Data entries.
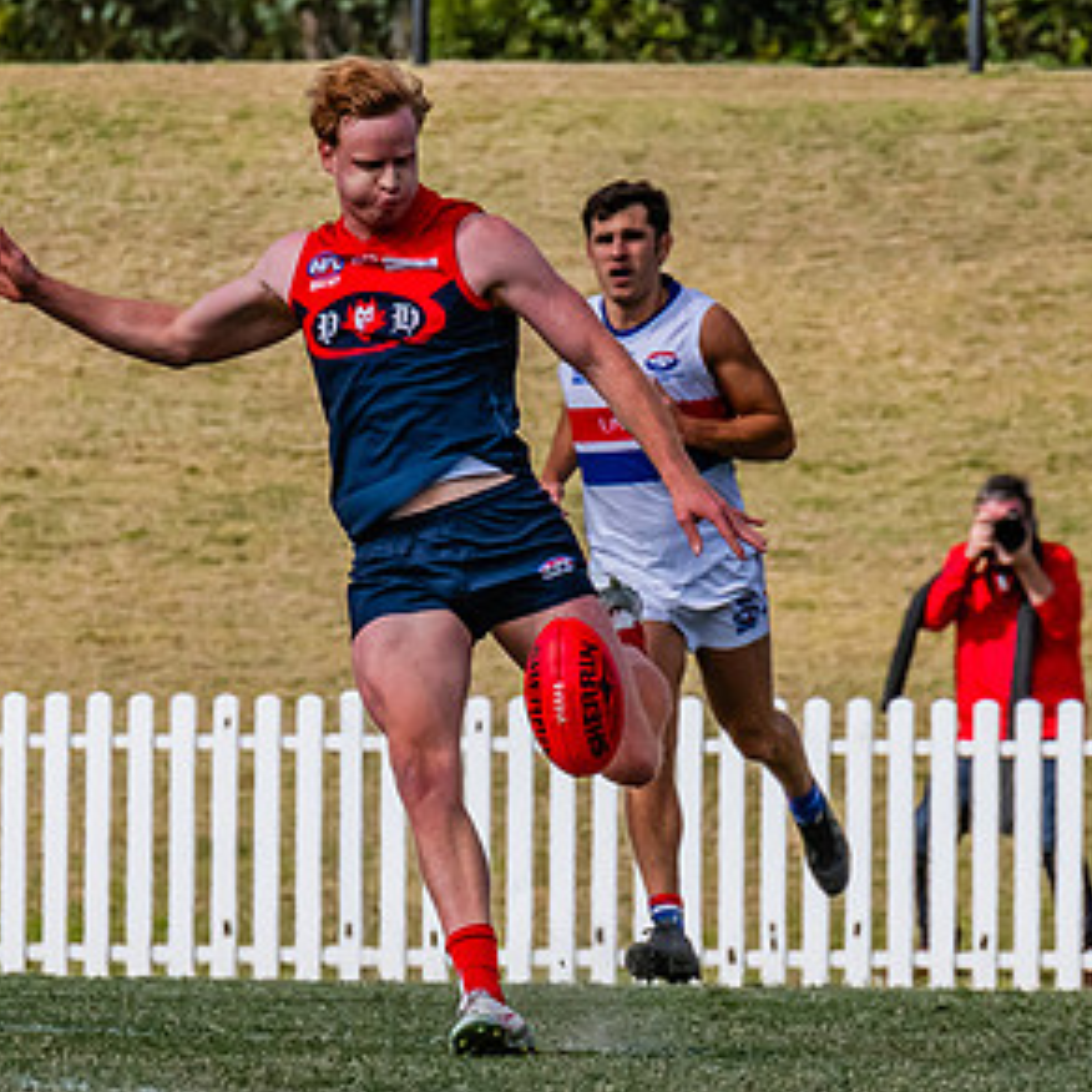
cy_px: 607
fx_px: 45969
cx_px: 439
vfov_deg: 1.4
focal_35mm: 1288
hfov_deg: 1.4
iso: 800
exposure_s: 1/1600
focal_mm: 420
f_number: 13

Aim of the exercise. Give back every record exactly, dropping its pictures.

Result of the exercise.
cy_px: 607
fx_px: 45969
cx_px: 439
vfov_deg: 1.4
focal_35mm: 1288
hfov_deg: 1.4
iso: 800
exposure_s: 1/1600
focal_mm: 420
f_number: 13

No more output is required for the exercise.